WORK TO COMPLETE: Pick out each row below that contains the word "Výberové", matching its case, and copy those rows.

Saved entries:
______

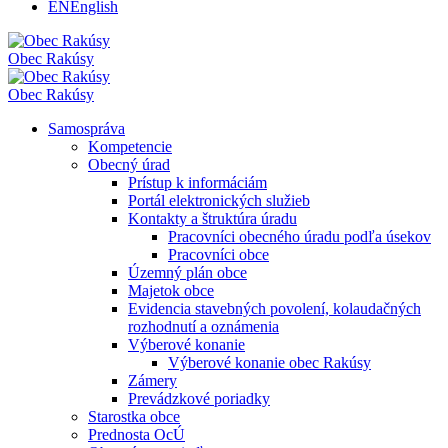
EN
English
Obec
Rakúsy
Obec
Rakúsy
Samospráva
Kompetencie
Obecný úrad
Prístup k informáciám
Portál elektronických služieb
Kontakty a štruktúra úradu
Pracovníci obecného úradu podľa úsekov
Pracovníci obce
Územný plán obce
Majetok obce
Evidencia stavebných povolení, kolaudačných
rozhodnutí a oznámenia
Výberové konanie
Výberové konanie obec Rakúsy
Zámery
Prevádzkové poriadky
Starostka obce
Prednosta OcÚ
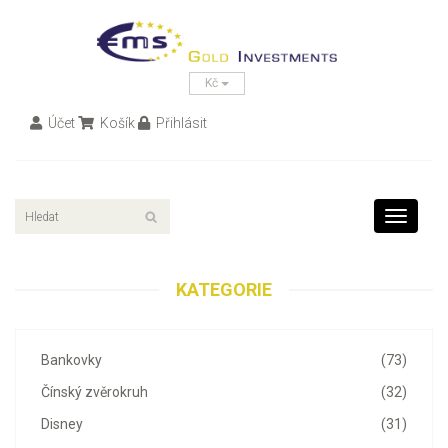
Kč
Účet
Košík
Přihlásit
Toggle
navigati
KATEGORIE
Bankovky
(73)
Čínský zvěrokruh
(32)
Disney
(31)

______

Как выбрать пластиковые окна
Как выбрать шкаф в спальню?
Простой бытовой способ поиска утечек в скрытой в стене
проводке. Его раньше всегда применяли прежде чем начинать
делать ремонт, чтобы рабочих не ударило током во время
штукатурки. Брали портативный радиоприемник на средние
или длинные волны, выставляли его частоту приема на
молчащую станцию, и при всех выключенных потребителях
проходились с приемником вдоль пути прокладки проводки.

______

COMPLETED TASK:
Výberové konanie
Výberové konanie obec Rakúsy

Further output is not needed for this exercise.